Exercise prompt:
Search the entries below for the word "linejoin" and copy every line where it appears.

Collected data entries:
##############################

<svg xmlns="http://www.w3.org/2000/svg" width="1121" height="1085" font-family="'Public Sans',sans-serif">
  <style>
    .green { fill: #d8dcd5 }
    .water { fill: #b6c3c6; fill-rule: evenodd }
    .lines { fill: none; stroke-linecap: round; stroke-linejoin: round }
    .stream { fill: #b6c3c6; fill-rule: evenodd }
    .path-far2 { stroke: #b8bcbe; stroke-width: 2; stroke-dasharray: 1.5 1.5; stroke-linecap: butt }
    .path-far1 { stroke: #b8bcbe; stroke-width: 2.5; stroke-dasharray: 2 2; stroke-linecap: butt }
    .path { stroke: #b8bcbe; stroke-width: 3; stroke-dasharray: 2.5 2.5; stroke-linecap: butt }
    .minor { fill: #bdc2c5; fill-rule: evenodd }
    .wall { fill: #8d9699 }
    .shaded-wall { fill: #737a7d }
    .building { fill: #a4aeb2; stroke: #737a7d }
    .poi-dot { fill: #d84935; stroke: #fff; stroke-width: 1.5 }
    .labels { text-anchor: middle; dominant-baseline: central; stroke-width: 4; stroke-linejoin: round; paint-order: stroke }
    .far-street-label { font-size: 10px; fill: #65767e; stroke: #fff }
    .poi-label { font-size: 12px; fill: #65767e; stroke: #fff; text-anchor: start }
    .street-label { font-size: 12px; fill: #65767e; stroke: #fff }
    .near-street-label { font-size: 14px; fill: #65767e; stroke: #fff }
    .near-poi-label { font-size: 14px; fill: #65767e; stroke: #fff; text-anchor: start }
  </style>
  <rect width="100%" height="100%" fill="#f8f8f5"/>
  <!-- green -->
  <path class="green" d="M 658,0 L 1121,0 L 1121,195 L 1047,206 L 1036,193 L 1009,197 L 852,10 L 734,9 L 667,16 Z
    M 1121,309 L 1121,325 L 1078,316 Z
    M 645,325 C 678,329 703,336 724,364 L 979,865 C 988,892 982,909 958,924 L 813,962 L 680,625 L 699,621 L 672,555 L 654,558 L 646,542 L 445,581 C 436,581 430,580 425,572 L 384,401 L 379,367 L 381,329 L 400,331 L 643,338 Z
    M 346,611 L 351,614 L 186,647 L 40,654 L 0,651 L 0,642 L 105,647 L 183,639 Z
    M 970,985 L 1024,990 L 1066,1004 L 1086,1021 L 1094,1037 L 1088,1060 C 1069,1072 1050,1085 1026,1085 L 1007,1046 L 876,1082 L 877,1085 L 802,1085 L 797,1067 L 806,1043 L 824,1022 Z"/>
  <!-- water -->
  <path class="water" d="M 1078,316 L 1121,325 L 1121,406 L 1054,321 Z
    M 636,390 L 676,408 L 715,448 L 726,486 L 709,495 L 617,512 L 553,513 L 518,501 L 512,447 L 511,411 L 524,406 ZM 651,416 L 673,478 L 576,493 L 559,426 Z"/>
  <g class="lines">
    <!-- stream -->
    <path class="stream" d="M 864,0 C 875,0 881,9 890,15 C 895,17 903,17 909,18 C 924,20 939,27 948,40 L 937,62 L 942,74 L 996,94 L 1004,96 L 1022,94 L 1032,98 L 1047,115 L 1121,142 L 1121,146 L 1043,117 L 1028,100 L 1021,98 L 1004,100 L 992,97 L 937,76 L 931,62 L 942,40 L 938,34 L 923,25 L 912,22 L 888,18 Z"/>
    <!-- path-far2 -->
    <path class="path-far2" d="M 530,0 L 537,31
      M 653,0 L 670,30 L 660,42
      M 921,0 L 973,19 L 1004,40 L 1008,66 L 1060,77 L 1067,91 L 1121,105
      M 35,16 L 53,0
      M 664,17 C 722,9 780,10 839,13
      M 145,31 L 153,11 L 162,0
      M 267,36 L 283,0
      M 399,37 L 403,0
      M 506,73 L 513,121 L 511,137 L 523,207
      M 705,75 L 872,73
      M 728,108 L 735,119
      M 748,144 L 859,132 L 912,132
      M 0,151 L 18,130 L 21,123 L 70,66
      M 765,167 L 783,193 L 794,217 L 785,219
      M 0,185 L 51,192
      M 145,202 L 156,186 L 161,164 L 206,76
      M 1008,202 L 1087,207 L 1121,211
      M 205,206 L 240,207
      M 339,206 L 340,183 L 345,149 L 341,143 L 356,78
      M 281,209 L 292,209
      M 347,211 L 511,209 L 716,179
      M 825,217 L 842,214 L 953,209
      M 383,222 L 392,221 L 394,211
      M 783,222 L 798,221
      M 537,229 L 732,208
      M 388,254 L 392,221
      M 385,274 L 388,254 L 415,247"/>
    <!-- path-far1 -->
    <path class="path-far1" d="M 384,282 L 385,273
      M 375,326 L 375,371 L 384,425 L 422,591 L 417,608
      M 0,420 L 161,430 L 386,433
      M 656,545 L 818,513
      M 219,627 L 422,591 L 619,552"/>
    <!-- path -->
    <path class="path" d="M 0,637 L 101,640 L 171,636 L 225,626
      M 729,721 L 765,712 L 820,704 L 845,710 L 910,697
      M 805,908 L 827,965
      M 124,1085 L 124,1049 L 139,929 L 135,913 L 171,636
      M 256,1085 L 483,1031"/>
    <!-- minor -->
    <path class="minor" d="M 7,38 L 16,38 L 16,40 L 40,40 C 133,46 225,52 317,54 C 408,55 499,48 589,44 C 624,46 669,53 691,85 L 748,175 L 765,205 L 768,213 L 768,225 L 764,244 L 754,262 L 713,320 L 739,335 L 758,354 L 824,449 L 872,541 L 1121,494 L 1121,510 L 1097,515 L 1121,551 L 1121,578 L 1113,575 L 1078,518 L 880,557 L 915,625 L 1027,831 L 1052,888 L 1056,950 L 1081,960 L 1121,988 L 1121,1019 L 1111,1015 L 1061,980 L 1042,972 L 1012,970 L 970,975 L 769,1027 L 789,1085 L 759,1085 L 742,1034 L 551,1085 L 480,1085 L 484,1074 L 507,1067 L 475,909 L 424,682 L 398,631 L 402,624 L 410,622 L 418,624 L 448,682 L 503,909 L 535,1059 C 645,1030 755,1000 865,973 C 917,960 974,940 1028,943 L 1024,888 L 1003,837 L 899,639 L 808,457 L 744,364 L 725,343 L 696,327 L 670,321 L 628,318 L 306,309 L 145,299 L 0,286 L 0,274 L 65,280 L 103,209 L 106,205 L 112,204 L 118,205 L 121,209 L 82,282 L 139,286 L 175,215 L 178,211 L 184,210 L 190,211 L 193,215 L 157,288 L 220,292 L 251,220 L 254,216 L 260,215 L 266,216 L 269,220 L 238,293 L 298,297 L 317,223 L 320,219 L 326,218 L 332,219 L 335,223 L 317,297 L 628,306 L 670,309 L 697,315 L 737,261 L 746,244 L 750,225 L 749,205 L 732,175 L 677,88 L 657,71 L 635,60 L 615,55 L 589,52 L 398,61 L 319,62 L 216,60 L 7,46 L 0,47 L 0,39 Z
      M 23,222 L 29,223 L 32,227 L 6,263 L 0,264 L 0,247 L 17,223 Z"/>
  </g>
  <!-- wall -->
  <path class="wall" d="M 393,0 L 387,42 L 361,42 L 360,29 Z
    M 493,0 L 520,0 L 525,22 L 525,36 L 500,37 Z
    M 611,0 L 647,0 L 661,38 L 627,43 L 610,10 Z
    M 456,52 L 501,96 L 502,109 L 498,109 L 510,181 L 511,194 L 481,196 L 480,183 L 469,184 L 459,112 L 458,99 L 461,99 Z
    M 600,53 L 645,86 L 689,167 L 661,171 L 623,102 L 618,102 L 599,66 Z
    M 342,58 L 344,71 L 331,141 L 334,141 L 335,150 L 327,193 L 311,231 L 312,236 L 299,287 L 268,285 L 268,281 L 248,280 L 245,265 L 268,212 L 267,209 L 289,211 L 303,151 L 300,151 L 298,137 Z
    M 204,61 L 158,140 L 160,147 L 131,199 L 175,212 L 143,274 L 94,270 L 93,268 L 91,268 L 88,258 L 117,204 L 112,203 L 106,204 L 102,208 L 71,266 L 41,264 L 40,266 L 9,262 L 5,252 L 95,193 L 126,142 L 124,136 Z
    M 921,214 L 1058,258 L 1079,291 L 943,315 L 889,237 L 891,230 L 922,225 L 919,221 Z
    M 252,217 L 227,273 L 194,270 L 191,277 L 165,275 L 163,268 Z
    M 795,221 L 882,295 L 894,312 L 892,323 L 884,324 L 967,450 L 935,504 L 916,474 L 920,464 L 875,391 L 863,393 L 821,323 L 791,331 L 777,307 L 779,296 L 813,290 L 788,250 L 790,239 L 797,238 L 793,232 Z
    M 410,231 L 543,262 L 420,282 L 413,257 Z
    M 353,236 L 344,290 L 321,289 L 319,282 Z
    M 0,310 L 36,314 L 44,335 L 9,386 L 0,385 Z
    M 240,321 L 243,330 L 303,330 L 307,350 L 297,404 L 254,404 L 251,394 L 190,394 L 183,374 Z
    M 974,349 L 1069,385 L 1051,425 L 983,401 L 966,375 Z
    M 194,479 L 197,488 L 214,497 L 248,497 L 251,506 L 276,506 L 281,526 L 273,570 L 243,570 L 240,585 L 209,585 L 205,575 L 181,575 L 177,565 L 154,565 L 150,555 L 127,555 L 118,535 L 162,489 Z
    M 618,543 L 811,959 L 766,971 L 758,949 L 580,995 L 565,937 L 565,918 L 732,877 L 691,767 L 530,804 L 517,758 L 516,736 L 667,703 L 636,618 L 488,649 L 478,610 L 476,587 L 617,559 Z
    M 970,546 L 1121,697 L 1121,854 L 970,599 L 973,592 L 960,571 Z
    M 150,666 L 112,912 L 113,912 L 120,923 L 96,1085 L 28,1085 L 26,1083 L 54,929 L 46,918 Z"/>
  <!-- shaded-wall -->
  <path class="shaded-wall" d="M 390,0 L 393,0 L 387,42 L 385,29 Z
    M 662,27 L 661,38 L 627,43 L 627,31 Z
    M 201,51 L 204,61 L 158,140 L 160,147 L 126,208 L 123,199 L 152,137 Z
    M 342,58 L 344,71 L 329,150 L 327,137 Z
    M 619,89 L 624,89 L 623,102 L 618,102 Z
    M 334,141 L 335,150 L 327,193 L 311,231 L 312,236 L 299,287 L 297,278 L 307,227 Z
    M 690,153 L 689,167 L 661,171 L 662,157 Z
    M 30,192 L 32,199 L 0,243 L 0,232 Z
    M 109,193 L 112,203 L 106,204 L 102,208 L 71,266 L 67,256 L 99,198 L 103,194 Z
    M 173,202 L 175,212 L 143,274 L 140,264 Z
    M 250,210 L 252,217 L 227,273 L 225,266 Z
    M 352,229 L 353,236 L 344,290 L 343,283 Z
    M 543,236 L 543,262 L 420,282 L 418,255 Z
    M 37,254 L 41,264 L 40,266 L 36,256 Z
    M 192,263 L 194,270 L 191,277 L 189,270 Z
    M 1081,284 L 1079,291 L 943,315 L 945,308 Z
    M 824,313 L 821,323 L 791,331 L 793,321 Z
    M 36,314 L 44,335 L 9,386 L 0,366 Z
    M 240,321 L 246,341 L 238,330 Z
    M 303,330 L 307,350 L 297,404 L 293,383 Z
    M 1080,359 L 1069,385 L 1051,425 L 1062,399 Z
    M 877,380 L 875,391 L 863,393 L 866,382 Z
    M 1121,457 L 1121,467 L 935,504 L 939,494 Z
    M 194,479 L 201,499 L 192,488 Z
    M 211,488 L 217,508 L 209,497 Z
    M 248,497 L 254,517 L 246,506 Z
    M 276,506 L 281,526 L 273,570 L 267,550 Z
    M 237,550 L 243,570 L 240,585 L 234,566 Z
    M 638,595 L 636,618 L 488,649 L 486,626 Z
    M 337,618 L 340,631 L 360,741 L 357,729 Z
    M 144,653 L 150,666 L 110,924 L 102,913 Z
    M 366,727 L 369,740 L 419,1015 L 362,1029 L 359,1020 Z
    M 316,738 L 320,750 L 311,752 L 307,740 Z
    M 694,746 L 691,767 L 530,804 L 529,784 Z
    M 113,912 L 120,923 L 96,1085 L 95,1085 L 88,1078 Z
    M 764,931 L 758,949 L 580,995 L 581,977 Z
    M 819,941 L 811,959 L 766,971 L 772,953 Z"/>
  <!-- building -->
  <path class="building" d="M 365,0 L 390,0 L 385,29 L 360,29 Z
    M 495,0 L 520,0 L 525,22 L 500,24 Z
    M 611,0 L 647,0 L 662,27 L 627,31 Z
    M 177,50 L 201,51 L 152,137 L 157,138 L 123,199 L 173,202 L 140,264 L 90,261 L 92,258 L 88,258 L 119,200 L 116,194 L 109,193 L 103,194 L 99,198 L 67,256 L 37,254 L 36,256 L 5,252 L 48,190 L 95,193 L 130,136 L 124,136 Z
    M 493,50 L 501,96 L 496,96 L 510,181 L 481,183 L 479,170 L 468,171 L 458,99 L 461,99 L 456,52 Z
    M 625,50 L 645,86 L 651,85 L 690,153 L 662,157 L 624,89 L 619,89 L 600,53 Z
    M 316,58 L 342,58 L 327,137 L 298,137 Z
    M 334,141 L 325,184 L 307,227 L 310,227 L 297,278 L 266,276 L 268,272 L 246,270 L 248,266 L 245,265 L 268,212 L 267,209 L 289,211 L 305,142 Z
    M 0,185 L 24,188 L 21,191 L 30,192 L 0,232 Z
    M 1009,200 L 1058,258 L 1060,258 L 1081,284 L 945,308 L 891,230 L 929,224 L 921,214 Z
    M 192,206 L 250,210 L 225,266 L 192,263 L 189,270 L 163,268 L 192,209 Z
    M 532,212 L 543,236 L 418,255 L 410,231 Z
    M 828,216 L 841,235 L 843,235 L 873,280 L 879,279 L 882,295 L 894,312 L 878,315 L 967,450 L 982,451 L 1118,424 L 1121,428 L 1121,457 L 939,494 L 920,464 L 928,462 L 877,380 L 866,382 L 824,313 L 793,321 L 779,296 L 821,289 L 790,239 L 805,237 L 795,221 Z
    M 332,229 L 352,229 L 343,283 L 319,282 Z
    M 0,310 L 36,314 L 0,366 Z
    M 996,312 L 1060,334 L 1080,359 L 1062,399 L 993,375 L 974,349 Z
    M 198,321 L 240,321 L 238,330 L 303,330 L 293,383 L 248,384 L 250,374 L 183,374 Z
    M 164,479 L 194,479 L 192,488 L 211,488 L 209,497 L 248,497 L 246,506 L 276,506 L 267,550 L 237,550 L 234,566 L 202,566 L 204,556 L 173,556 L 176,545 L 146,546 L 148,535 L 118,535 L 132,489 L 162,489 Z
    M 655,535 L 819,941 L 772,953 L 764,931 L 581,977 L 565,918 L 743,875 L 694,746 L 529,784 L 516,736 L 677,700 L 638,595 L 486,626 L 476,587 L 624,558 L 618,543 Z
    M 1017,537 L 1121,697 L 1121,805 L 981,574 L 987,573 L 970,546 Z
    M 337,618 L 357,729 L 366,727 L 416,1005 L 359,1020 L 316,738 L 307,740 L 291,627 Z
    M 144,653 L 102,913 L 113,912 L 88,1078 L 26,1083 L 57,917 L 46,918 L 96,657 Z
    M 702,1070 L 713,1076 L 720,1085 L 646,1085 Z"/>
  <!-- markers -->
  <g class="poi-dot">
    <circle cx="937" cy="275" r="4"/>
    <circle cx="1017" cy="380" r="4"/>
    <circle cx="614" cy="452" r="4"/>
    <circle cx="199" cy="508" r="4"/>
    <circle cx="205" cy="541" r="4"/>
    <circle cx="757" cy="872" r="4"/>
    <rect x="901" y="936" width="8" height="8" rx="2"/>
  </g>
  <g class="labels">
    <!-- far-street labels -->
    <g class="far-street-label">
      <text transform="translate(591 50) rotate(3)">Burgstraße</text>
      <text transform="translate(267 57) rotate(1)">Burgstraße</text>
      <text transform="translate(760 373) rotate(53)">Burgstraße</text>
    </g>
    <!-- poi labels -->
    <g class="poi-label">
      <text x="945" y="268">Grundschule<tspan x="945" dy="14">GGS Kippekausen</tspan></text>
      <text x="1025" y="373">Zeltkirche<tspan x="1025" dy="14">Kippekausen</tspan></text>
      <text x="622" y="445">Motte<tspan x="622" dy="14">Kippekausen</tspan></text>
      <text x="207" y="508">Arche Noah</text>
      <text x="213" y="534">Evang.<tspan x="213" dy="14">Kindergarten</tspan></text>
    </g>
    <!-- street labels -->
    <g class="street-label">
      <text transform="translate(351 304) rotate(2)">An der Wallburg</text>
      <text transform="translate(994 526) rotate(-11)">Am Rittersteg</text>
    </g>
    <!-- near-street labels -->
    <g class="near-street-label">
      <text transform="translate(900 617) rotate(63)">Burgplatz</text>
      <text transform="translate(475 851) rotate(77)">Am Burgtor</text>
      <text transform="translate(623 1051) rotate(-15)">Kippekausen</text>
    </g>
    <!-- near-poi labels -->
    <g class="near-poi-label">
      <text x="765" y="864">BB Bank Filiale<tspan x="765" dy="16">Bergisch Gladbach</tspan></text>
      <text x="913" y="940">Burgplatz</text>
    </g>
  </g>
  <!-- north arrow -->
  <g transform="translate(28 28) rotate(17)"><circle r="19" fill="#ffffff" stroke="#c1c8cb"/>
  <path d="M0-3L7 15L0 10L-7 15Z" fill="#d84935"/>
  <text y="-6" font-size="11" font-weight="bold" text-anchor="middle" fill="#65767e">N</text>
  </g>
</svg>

##############################

Final answer:
    .lines { fill: none; stroke-linecap: round; stroke-linejoin: round }
    .labels { text-anchor: middle; dominant-baseline: central; stroke-width: 4; stroke-linejoin: round; paint-order: stroke }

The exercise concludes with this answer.